→ **EXERCISE INSTRUCTIONS**:
An exact copy of the listing below is needed, with no pictures in it.

→ **INPUT DATA**:
______
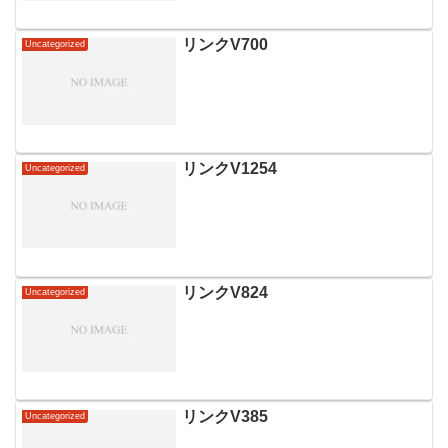
リンクV700
Uncategorized
リンクV1254
Uncategorized
リンクV824
Uncategorized
リンクV385
Uncategorized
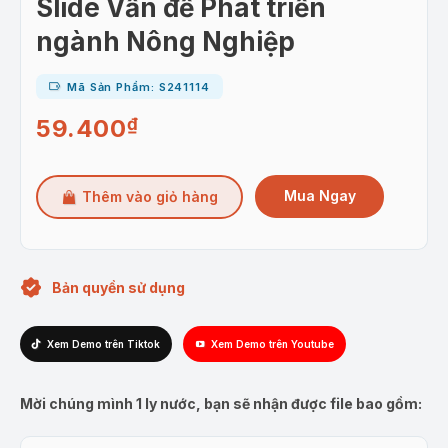
Slide Vấn đề Phát triển
ngành Nông Nghiệp
Mã Sản Phẩm: S241114
59.400
₫
Mua Ngay
Thêm vào giỏ hàng
Bản quyền sử dụng
Xem Demo trên Tiktok
Xem Demo trên Youtube
Mời chúng mình 1 ly nước, bạn sẽ nhận được file bao gồm:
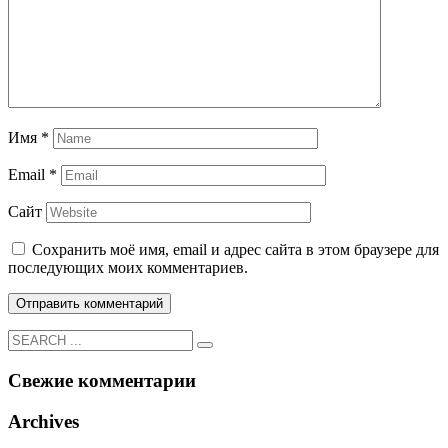
Имя
*
Email
*
Сайт
Сохранить моё имя, email и адрес сайта в этом браузере для
последующих моих комментариев.
Свежие комментарии
Archives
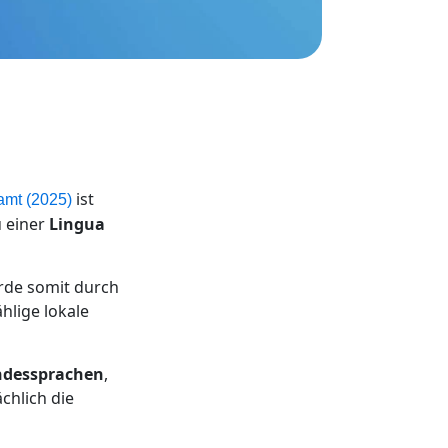
ist
amt (2025)
u einer
Lingua
rde somit durch
ählige lokale
andessprachen
,
chlich die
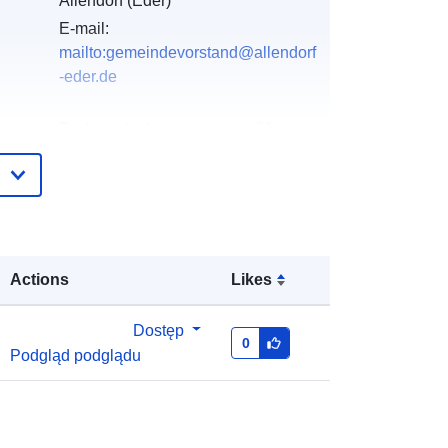
Allendorf (Eder)
E-mail:
mailto:gemeindevorstand@allendorf
-eder.de
gu:
Dodany do data.europa.eu:
21
February 2026
Zaktualizowano dane.europa.eu:
03
August 2026
:
Współrzędne:
[ [ 8.65192, 51.0231 ],
Actions
Likes
[ 8.65405, 51.0231 ], [ 8.65405,
51.0223 ], [ 8.65192, 51.0223 ], [
8.65192, 51.0231 ] ]
Dostęp
0
Podgląd podglądu
Typ:
Polygon
http://data.europa.eu/88u/dataset/76
883718-fd36-9c7c-e23d-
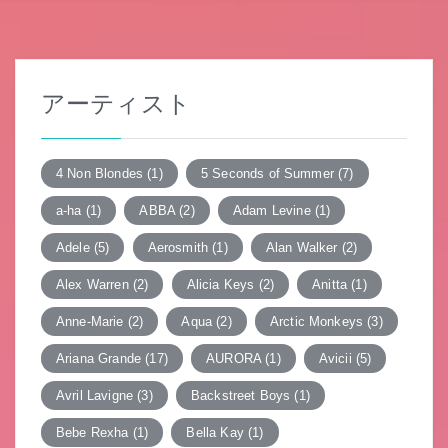
ゲ
ー
シ
アーティスト
ョ
ン
4 Non Blondes
(1)
5 Seconds of Summer
(7)
a-ha
(1)
ABBA
(2)
Adam Levine
(1)
Adele
(5)
Aerosmith
(1)
Alan Walker
(2)
Alex Warren
(2)
Alicia Keys
(2)
Anitta
(1)
Anne-Marie
(2)
Aqua
(2)
Arctic Monkeys
(3)
Ariana Grande
(17)
AURORA
(1)
Avicii
(5)
Avril Lavigne
(3)
Backstreet Boys
(1)
Bebe Rexha
(1)
Bella Kay
(1)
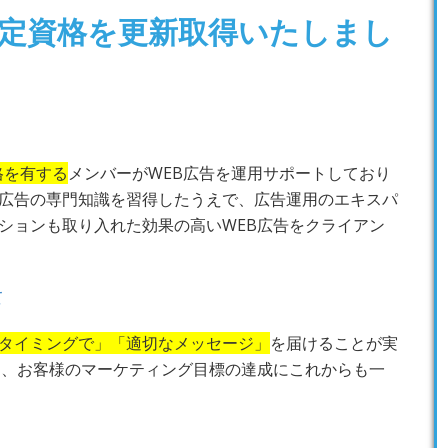
の認定資格を更新取得いたしまし
資格を有する
メンバーがWEB広告を運用サポートしており
広告の専門知識を習得したうえで、広告運用のエキスパ
ションも取り入れた効果の高いWEB広告をクライアン
て
タイミングで」「適切なメッセージ」
を届けることが実
し、お客様のマーケティング目標の達成にこれからも一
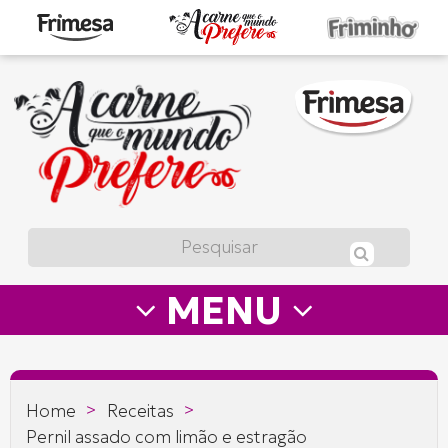
A
carne
que
o
mundo
prefere
MENU
—
Frimesa
>
>
Home
Receitas
Pernil assado com limão e estragão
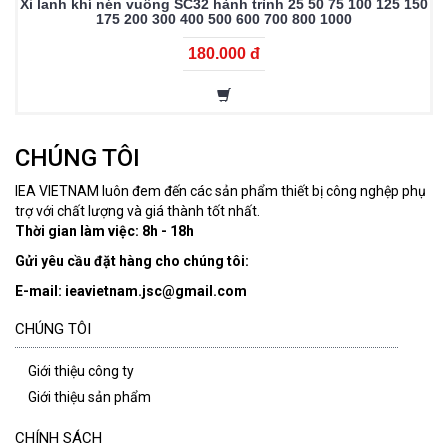
Xi lanh khí nén vuông SC32 hành trình 25 50 75 100 125 150
175 200 300 400 500 600 700 800 1000
180.000 đ
CHÚNG TÔI
IEA VIETNAM luôn đem đến các sản phẩm thiết bị công nghệp phụ
trợ với chất lượng và giá thành tốt nhất.
Thời gian làm việc: 8h - 18h
Gửi yêu cầu đặt hàng cho chúng tôi:
E-mail: ieavietnam.jsc@gmail.com
CHÚNG TÔI
Giới thiệu công ty
Giới thiệu sản phẩm
CHÍNH SÁCH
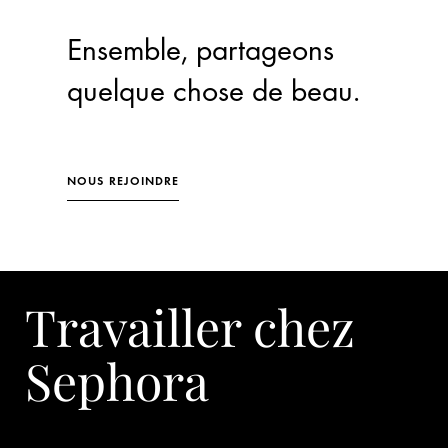
Ensemble, partageons
quelque chose de beau.
NOUS REJOINDRE
Travailler chez
Sephora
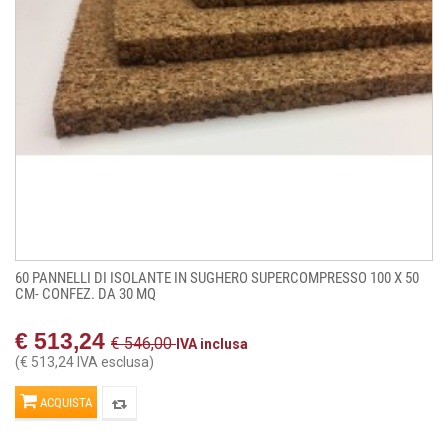
60 PANNELLI DI ISOLANTE IN SUGHERO SUPERCOMPRESSO 100 X 50
CM- CONFEZ. DA 30 MQ
€ 513,24
€ 546,00
IVA inclusa
(€ 513,24 IVA esclusa)
ACQUISTA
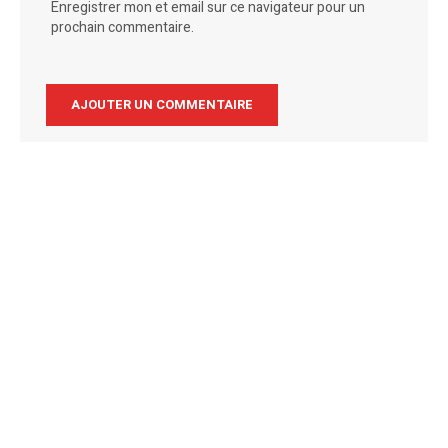
Enregistrer mon et email sur ce navigateur pour un
prochain commentaire.
Alternative:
______
→ **RESPONSE TO THE TASK**:
リンクV700
Uncategorized
リンクV1254
Uncategorized
リンクV824
Uncategorized
リンクV385
Uncategorized
Slide Vấn đề Phát triển
ngành Nông Nghiệp
Mã Sản Phẩm: S241114
59.400
₫
Mua Ngay
Thêm vào giỏ hàng
Bản quyền sử dụng
Xem Demo trên Tiktok
Xem Demo trên Youtube
Mời chúng mình 1 ly nước, bạn sẽ nhận được file bao gồm:
Имя
*
Email
*
Сайт
Сохранить моё имя, email и адрес сайта в этом браузере для
последующих моих комментариев.
Свежие комментарии
Archives
ist
amt (2025)
u einer
Lingua
rde somit durch
ählige lokale
andessprachen
,
chlich die
Allendorf (Eder)
E-mail:
mailto:gemeindevorstand@allendorf
-eder.de
gu:
Dodany do data.europa.eu:
21
February 2026
Zaktualizowano dane.europa.eu:
03
August 2026
:
Współrzędne:
[ [ 8.65192, 51.0231 ],
Actions
Likes
[ 8.65405, 51.0231 ], [ 8.65405,
51.0223 ], [ 8.65192, 51.0223 ], [
8.65192, 51.0231 ] ]
Dostęp
0
Podgląd podglądu
Typ:
Polygon
http://data.europa.eu/88u/dataset/76
883718-fd36-9c7c-e23d-
ゲ
ー
シ
アーティスト
ョ
ン
4 Non Blondes
(1)
5 Seconds of Summer
(7)
a-ha
(1)
ABBA
(2)
Adam Levine
(1)
Adele
(5)
Aerosmith
(1)
Alan Walker
(2)
Alex Warren
(2)
Alicia Keys
(2)
Anitta
(1)
Anne-Marie
(2)
Aqua
(2)
Arctic Monkeys
(3)
Ariana Grande
(17)
AURORA
(1)
Avicii
(5)
Avril Lavigne
(3)
Backstreet Boys
(1)
Bebe Rexha
(1)
Bella Kay
(1)
の認定資格を更新取得いたしまし
資格を有する
メンバーがWEB広告を運用サポートしており
広告の専門知識を習得したうえで、広告運用のエキスパ
ションも取り入れた効果の高いWEB広告をクライアン
て
タイミングで」「適切なメッセージ」
を届けることが実
し、お客様のマーケティング目標の達成にこれからも一
A
carne
que
o
mundo
prefere
MENU
—
Frimesa
>
>
Home
Receitas
Pernil assado com limão e estragão
Xi lanh khí nén vuông SC32 hành trình 25 50 75 100 125 150
175 200 300 400 500 600 700 800 1000
180.000 đ
CHÚNG TÔI
IEA VIETNAM luôn đem đến các sản phẩm thiết bị công nghệp phụ
trợ với chất lượng và giá thành tốt nhất.
Thời gian làm việc: 8h - 18h
Gửi yêu cầu đặt hàng cho chúng tôi:
E-mail: ieavietnam.jsc@gmail.com
CHÚNG TÔI
Giới thiệu công ty
Giới thiệu sản phẩm
CHÍNH SÁCH
Ensemble, partageons
quelque chose de beau.
NOUS REJOINDRE
Travailler chez
Sephora
60 PANNELLI DI ISOLANTE IN SUGHERO SUPERCOMPRESSO 100 X 50
CM- CONFEZ. DA 30 MQ
€ 513,24
€ 546,00
IVA inclusa
(€ 513,24 IVA esclusa)
ACQUISTA
Enregistrer mon et email sur ce navigateur pour un
prochain commentaire.
Alternative:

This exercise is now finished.